*What is needed:* Once the line with "1: (295, 405)" is found in the data, output it and each following line exactly, up to and including the line with "20: (261, 397)", and nothing before or after.

*Collected data:*

┄┄┄┄┄┄┄┄┄┄┄┄┄┄┄┄┄┄┄┄

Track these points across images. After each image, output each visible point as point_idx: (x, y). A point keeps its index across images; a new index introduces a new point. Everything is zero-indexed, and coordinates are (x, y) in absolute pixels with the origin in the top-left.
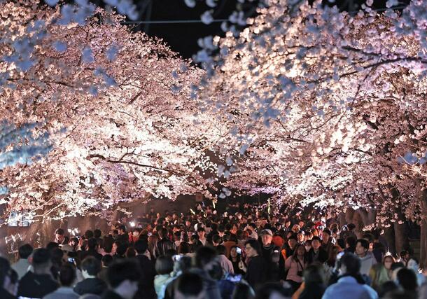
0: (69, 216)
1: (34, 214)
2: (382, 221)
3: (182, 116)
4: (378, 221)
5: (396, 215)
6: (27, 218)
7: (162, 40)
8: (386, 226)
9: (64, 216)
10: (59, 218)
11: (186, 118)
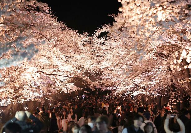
0: (26, 101)
1: (11, 99)
2: (173, 101)
3: (74, 55)
4: (170, 101)
5: (179, 98)
6: (8, 101)
7: (63, 22)
8: (175, 104)
9: (24, 101)
10: (21, 102)
11: (76, 56)
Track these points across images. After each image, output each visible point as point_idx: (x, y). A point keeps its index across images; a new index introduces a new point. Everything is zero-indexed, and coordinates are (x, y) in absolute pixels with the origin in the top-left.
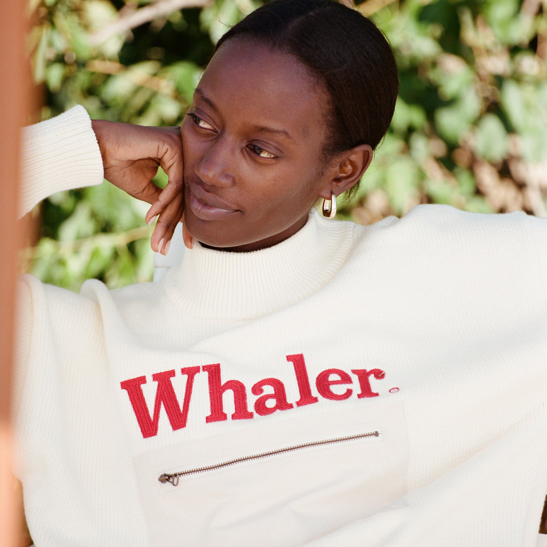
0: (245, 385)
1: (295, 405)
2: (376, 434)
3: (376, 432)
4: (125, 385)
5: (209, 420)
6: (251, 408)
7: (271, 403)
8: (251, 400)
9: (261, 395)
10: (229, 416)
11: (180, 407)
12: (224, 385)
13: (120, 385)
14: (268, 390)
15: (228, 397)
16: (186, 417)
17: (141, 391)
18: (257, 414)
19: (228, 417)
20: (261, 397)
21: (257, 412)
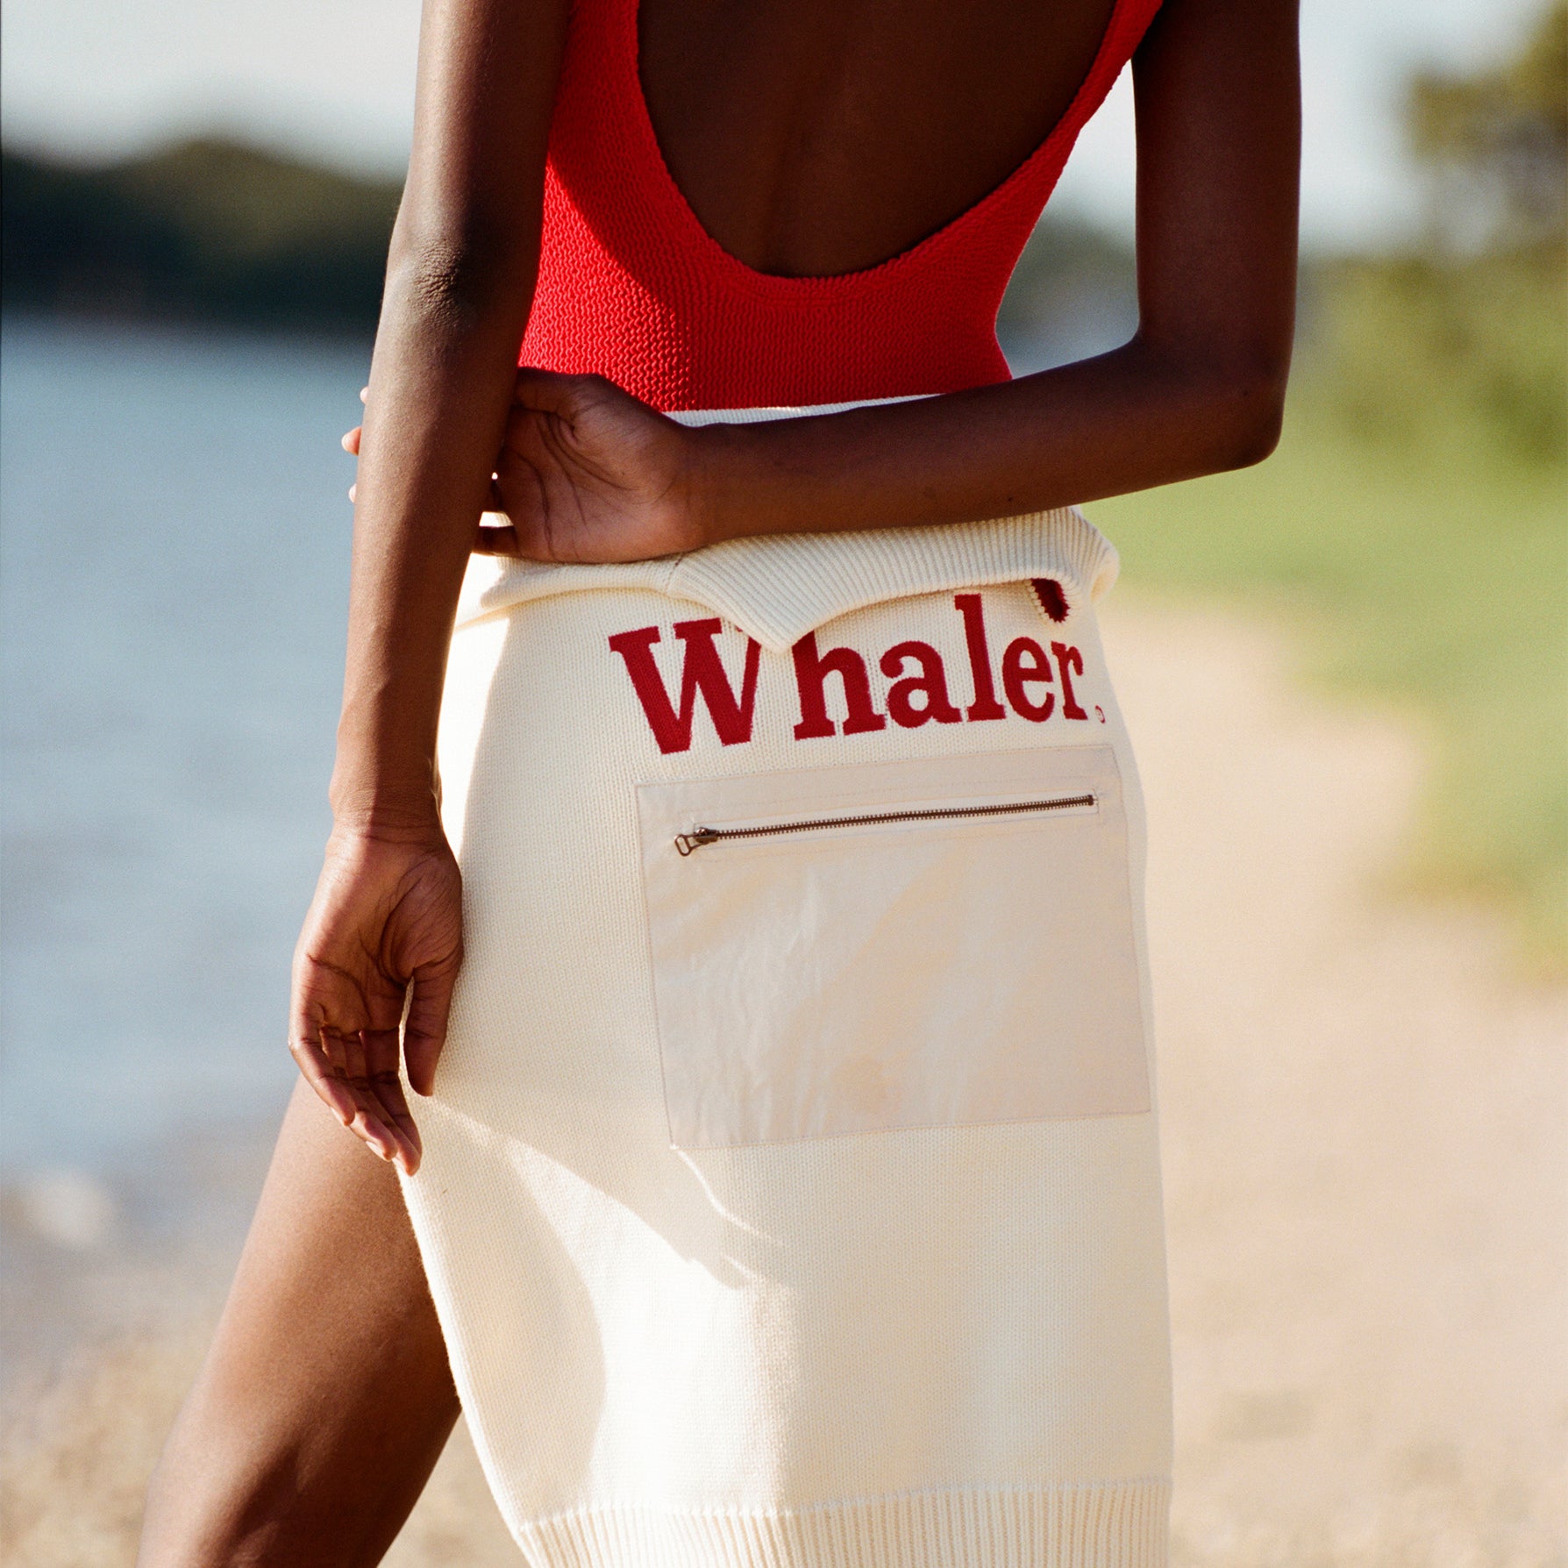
0: (863, 654)
1: (964, 715)
2: (1089, 800)
3: (1090, 796)
4: (617, 643)
5: (801, 732)
6: (879, 706)
7: (918, 700)
8: (880, 687)
9: (900, 678)
10: (838, 726)
11: (735, 698)
12: (822, 661)
13: (608, 642)
14: (912, 667)
15: (834, 685)
16: (749, 720)
17: (650, 656)
18: (894, 721)
19: (836, 729)
20: (899, 682)
21: (893, 716)
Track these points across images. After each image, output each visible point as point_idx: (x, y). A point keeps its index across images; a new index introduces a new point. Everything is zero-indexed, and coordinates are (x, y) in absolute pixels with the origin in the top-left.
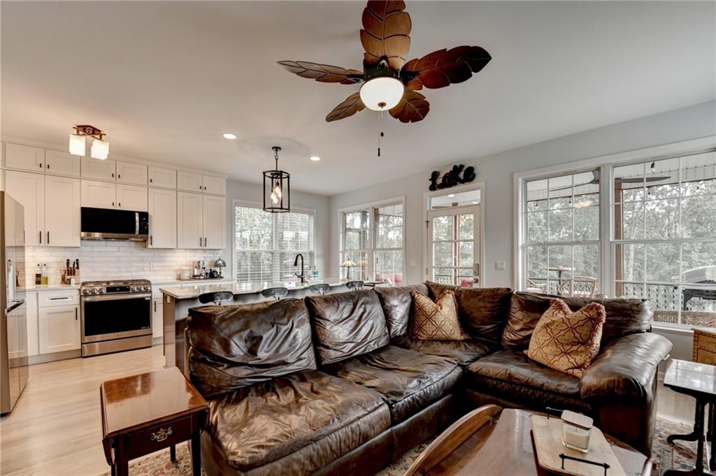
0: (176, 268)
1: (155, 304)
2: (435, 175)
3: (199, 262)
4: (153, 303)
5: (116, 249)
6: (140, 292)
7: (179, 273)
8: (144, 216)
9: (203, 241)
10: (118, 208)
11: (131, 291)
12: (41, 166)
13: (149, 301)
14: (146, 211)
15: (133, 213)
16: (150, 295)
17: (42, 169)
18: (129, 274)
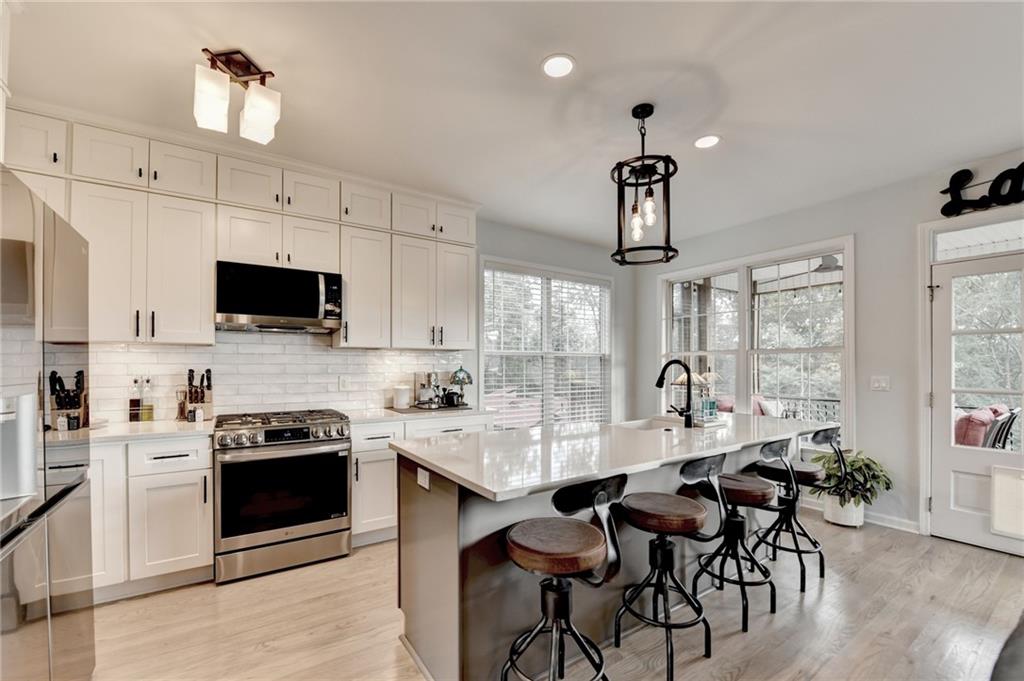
0: (384, 386)
1: (357, 463)
2: (962, 179)
3: (429, 376)
4: (354, 461)
5: (278, 349)
6: (330, 440)
7: (389, 396)
8: (334, 281)
9: (437, 334)
10: (286, 265)
11: (312, 439)
12: (140, 175)
13: (345, 458)
14: (338, 273)
15: (313, 276)
16: (345, 445)
17: (144, 180)
18: (301, 399)
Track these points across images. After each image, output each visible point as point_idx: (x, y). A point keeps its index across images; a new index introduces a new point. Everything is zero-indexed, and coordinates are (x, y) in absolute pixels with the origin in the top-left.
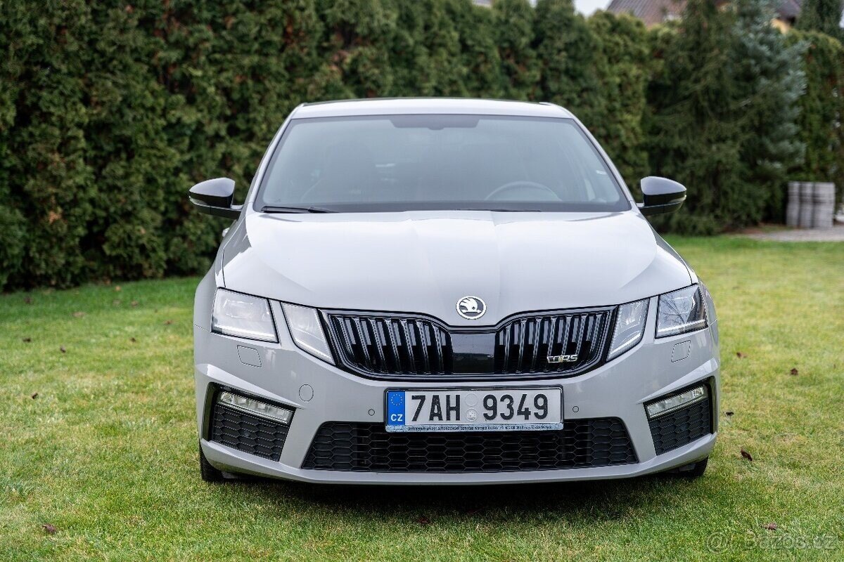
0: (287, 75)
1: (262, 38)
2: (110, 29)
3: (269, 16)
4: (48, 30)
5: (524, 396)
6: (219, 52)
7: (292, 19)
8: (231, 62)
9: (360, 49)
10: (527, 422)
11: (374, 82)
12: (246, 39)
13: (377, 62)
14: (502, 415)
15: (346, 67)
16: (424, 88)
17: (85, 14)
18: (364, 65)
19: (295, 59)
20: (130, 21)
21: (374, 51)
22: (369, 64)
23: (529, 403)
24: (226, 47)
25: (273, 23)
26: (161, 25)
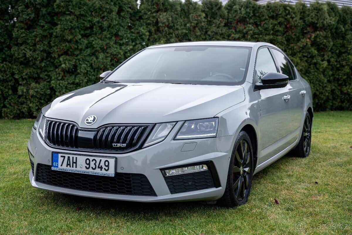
0: (286, 42)
1: (275, 29)
2: (213, 27)
3: (279, 21)
4: (190, 28)
5: (101, 160)
6: (257, 35)
7: (289, 22)
8: (261, 38)
9: (318, 32)
10: (101, 172)
11: (324, 45)
12: (267, 29)
13: (326, 37)
14: (92, 167)
15: (312, 39)
16: (348, 47)
17: (204, 22)
18: (320, 39)
19: (290, 37)
20: (221, 24)
21: (325, 33)
22: (322, 38)
23: (102, 164)
24: (260, 33)
25: (280, 24)
26: (234, 25)
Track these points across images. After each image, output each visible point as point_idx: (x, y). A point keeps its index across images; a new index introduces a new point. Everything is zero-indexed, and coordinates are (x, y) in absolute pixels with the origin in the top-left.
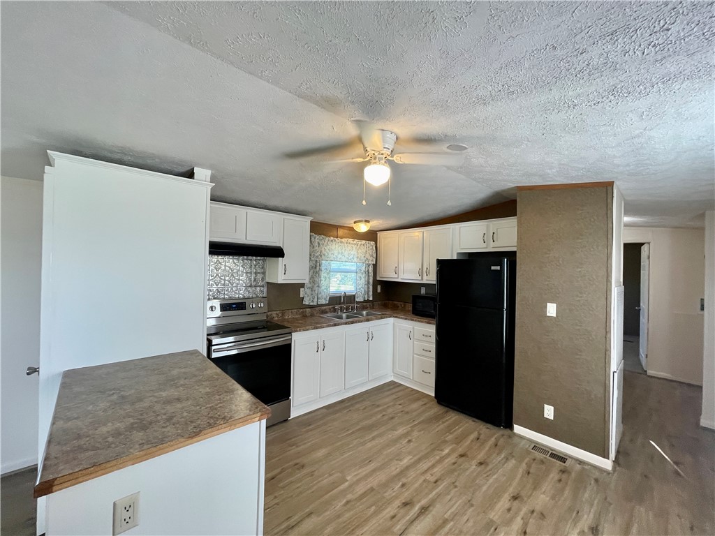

┄┄┄┄┄┄┄┄┄┄┄┄┄┄┄┄┄┄┄┄

*Solved exercise:*
1: (295, 405)
2: (376, 434)
3: (376, 432)
4: (125, 385)
5: (209, 420)
6: (251, 408)
7: (271, 403)
8: (251, 400)
9: (261, 395)
10: (229, 416)
11: (180, 407)
12: (224, 385)
13: (120, 385)
14: (268, 390)
15: (228, 397)
16: (186, 417)
17: (141, 391)
18: (257, 414)
19: (228, 417)
20: (261, 397)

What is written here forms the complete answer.